### EXERCISE PROMPT
Pictures stay out of the output. Return exactly the lines below from the one with "Systémová odchylka (MWh), 9: 30.45 -> 30.67" down to the one with "test_acc, 33: 81.16 -> 81.08", both included, and nothing more.

### DATA FOR PROCESSING
= = = =

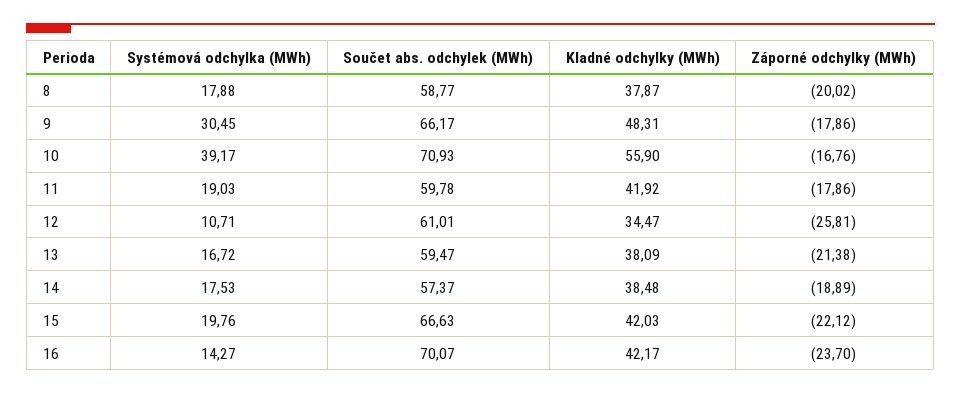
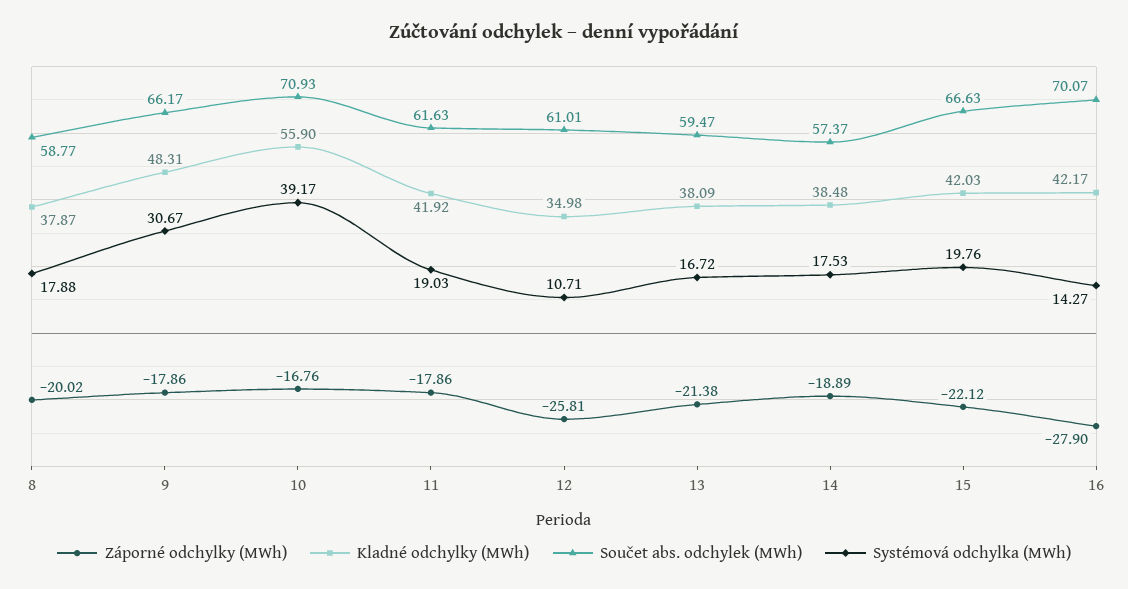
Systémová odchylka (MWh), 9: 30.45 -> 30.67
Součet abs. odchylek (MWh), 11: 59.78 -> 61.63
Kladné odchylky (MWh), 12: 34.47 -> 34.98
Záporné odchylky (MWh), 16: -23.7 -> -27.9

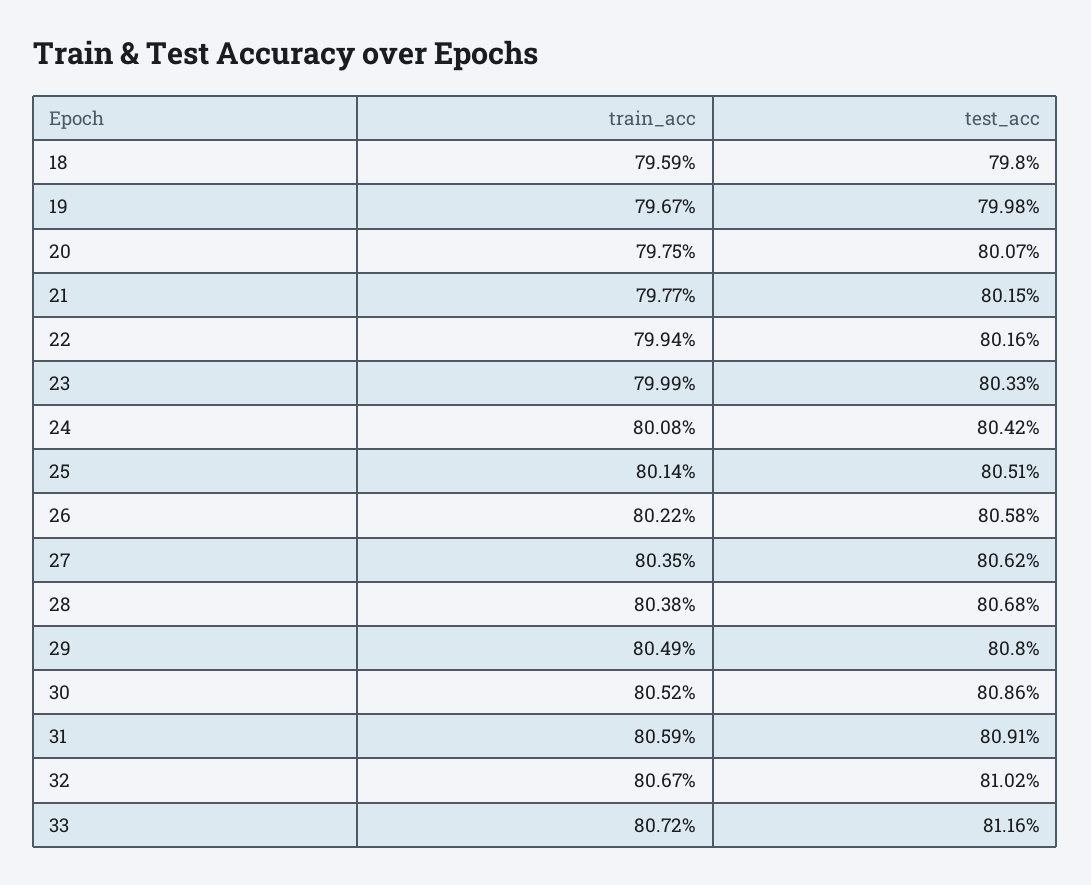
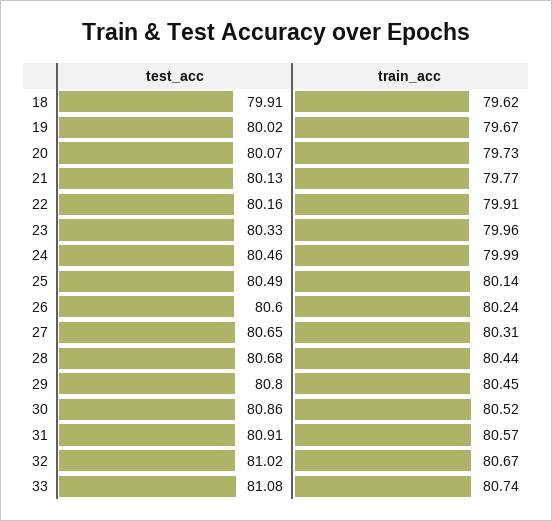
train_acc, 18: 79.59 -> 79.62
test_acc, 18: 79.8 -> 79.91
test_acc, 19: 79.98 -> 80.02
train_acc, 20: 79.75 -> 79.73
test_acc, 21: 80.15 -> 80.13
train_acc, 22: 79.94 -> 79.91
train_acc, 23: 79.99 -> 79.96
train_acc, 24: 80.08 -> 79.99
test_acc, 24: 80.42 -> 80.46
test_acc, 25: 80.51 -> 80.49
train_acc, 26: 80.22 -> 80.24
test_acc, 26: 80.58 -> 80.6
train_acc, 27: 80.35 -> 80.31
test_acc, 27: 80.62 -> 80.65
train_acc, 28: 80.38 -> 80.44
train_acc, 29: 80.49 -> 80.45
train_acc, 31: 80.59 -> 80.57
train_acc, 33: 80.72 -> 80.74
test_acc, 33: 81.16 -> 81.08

= = = =

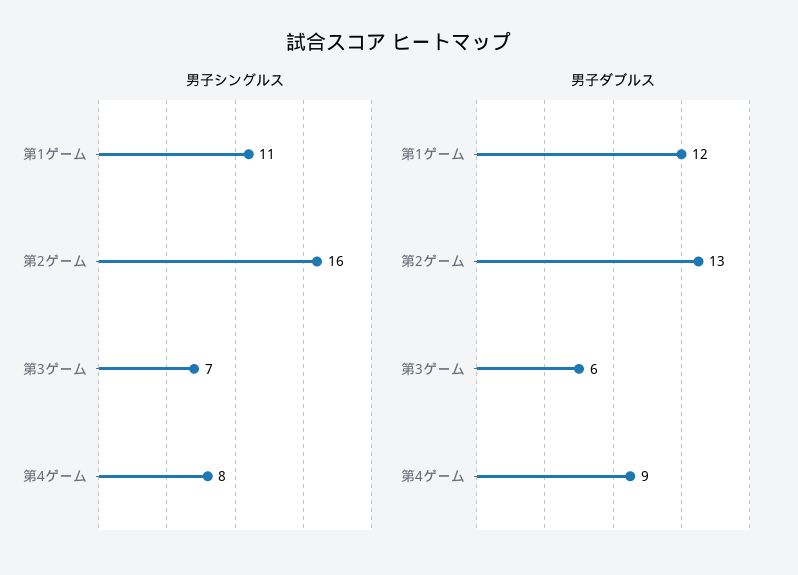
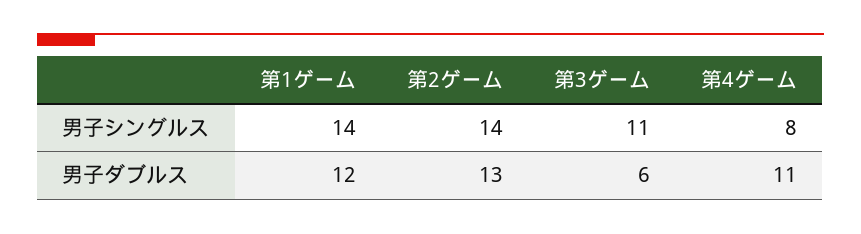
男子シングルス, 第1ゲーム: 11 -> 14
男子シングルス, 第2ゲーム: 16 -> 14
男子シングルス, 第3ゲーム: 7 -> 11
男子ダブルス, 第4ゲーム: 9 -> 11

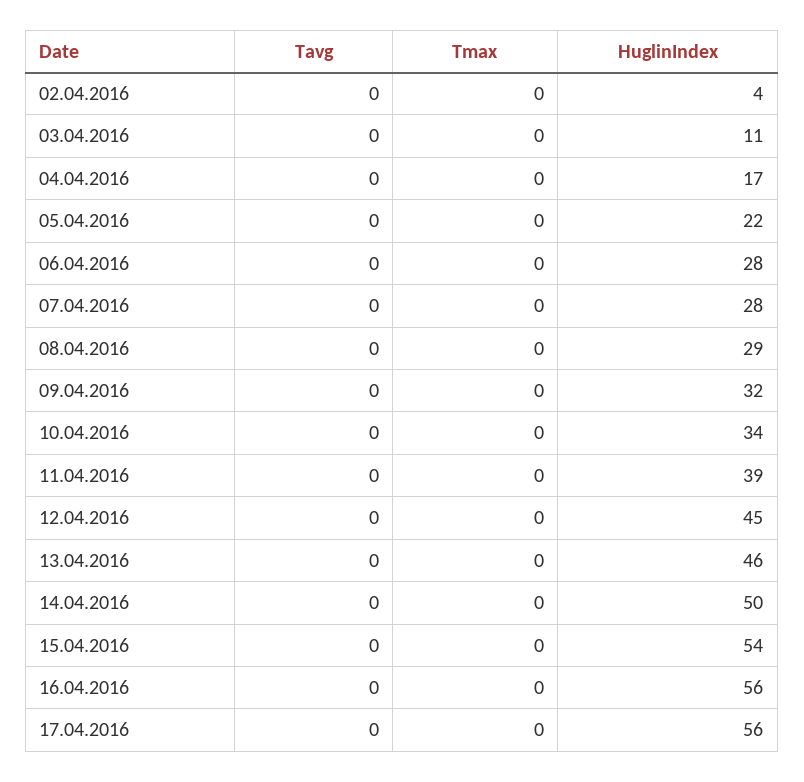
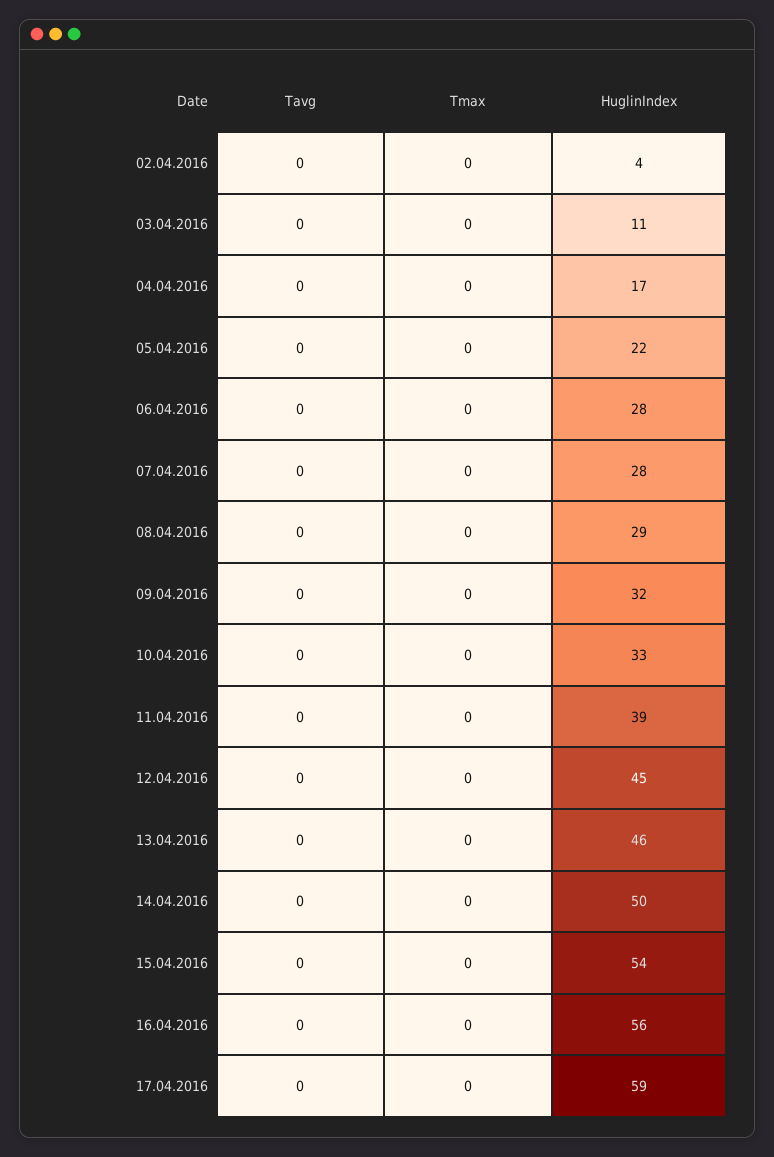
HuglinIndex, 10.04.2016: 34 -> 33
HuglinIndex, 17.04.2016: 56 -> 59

= = = =

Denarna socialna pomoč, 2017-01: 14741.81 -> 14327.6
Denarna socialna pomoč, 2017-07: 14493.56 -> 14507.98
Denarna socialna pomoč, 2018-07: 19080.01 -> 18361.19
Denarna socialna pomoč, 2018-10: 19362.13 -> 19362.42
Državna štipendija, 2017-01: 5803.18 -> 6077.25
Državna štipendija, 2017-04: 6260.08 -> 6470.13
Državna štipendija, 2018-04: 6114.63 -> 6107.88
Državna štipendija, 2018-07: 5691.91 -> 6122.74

= = = =

### SOLVED EXERCISE
Systémová odchylka (MWh), 9: 30.45 -> 30.67
Součet abs. odchylek (MWh), 11: 59.78 -> 61.63
Kladné odchylky (MWh), 12: 34.47 -> 34.98
Záporné odchylky (MWh), 16: -23.7 -> -27.9

train_acc, 18: 79.59 -> 79.62
test_acc, 18: 79.8 -> 79.91
test_acc, 19: 79.98 -> 80.02
train_acc, 20: 79.75 -> 79.73
test_acc, 21: 80.15 -> 80.13
train_acc, 22: 79.94 -> 79.91
train_acc, 23: 79.99 -> 79.96
train_acc, 24: 80.08 -> 79.99
test_acc, 24: 80.42 -> 80.46
test_acc, 25: 80.51 -> 80.49
train_acc, 26: 80.22 -> 80.24
test_acc, 26: 80.58 -> 80.6
train_acc, 27: 80.35 -> 80.31
test_acc, 27: 80.62 -> 80.65
train_acc, 28: 80.38 -> 80.44
train_acc, 29: 80.49 -> 80.45
train_acc, 31: 80.59 -> 80.57
train_acc, 33: 80.72 -> 80.74
test_acc, 33: 81.16 -> 81.08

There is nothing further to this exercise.